'''

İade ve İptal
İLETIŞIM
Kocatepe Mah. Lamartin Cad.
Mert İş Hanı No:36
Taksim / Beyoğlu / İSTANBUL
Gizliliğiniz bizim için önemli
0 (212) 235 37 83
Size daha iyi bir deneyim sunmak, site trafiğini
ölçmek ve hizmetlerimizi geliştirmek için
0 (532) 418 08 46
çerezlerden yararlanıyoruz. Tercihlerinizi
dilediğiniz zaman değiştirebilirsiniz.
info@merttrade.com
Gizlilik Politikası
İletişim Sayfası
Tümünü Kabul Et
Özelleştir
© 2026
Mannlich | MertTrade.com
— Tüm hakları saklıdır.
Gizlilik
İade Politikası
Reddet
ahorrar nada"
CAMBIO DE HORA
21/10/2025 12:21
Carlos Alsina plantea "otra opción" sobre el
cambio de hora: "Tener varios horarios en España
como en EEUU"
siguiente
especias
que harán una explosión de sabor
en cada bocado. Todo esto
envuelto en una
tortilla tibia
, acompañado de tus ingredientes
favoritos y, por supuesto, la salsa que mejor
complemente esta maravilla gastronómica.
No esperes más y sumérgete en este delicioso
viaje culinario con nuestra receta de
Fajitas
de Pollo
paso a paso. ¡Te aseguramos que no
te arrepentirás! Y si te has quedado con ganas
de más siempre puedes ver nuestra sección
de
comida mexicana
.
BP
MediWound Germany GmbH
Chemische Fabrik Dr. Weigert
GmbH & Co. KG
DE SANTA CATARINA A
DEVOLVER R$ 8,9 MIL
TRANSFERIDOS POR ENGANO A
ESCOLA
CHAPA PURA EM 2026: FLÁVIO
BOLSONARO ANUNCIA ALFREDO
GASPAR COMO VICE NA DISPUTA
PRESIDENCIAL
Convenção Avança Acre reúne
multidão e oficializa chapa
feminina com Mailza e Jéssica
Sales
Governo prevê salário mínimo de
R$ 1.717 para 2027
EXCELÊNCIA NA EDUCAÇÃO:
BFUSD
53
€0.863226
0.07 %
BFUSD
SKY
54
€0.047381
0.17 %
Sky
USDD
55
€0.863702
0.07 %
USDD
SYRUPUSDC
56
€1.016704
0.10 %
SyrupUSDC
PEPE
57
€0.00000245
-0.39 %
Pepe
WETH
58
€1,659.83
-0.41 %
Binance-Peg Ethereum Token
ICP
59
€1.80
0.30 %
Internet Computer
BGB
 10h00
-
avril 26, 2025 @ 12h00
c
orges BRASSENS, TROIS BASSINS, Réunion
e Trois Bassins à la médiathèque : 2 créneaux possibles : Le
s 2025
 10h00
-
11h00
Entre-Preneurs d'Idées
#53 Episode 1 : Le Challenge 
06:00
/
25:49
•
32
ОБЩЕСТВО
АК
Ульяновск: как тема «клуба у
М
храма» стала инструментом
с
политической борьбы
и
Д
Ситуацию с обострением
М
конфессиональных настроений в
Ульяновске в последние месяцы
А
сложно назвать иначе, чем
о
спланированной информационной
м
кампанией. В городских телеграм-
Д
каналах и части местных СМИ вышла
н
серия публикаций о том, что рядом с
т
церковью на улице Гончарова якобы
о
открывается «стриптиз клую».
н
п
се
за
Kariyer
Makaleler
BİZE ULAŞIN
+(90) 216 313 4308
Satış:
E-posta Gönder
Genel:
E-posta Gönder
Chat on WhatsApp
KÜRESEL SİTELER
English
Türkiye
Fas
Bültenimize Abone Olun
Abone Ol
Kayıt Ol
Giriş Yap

'''

▸ **TASK GOAL**
Return every line of the listing above, character for character, in its original order.

▸ **EXERCISE RESPONSE**
İade ve İptal
İLETIŞIM
Kocatepe Mah. Lamartin Cad.
Mert İş Hanı No:36
Taksim / Beyoğlu / İSTANBUL
Gizliliğiniz bizim için önemli
0 (212) 235 37 83
Size daha iyi bir deneyim sunmak, site trafiğini
ölçmek ve hizmetlerimizi geliştirmek için
0 (532) 418 08 46
çerezlerden yararlanıyoruz. Tercihlerinizi
dilediğiniz zaman değiştirebilirsiniz.
info@merttrade.com
Gizlilik Politikası
İletişim Sayfası
Tümünü Kabul Et
Özelleştir
© 2026
Mannlich | MertTrade.com
— Tüm hakları saklıdır.
Gizlilik
İade Politikası
Reddet
ahorrar nada"
CAMBIO DE HORA
21/10/2025 12:21
Carlos Alsina plantea "otra opción" sobre el
cambio de hora: "Tener varios horarios en España
como en EEUU"
siguiente
especias
que harán una explosión de sabor
en cada bocado. Todo esto
envuelto en una
tortilla tibia
, acompañado de tus ingredientes
favoritos y, por supuesto, la salsa que mejor
complemente esta maravilla gastronómica.
No esperes más y sumérgete en este delicioso
viaje culinario con nuestra receta de
Fajitas
de Pollo
paso a paso. ¡Te aseguramos que no
te arrepentirás! Y si te has quedado con ganas
de más siempre puedes ver nuestra sección
de
comida mexicana
.
BP
MediWound Germany GmbH
Chemische Fabrik Dr. Weigert
GmbH & Co. KG
DE SANTA CATARINA A
DEVOLVER R$ 8,9 MIL
TRANSFERIDOS POR ENGANO A
ESCOLA
CHAPA PURA EM 2026: FLÁVIO
BOLSONARO ANUNCIA ALFREDO
GASPAR COMO VICE NA DISPUTA
PRESIDENCIAL
Convenção Avança Acre reúne
multidão e oficializa chapa
feminina com Mailza e Jéssica
Sales
Governo prevê salário mínimo de
R$ 1.717 para 2027
EXCELÊNCIA NA EDUCAÇÃO:
BFUSD
53
€0.863226
0.07 %
BFUSD
SKY
54
€0.047381
0.17 %
Sky
USDD
55
€0.863702
0.07 %
USDD
SYRUPUSDC
56
€1.016704
0.10 %
SyrupUSDC
PEPE
57
€0.00000245
-0.39 %
Pepe
WETH
58
€1,659.83
-0.41 %
Binance-Peg Ethereum Token
ICP
59
€1.80
0.30 %
Internet Computer
BGB
 10h00
-
avril 26, 2025 @ 12h00
c
orges BRASSENS, TROIS BASSINS, Réunion
e Trois Bassins à la médiathèque : 2 créneaux possibles : Le
s 2025
 10h00
-
11h00
Entre-Preneurs d'Idées
#53 Episode 1 : Le Challenge 
06:00
/
25:49
•
32
ОБЩЕСТВО
АК
Ульяновск: как тема «клуба у
М
храма» стала инструментом
с
политической борьбы
и
Д
Ситуацию с обострением
М
конфессиональных настроений в
Ульяновске в последние месяцы
А
сложно назвать иначе, чем
о
спланированной информационной
м
кампанией. В городских телеграм-
Д
каналах и части местных СМИ вышла
н
серия публикаций о том, что рядом с
т
церковью на улице Гончарова якобы
о
открывается «стриптиз клую».
н
п
се
за
Kariyer
Makaleler
BİZE ULAŞIN
+(90) 216 313 4308
Satış:
E-posta Gönder
Genel:
E-posta Gönder
Chat on WhatsApp
KÜRESEL SİTELER
English
Türkiye
Fas
Bültenimize Abone Olun
Abone Ol
Kayıt Ol
Giriş Yap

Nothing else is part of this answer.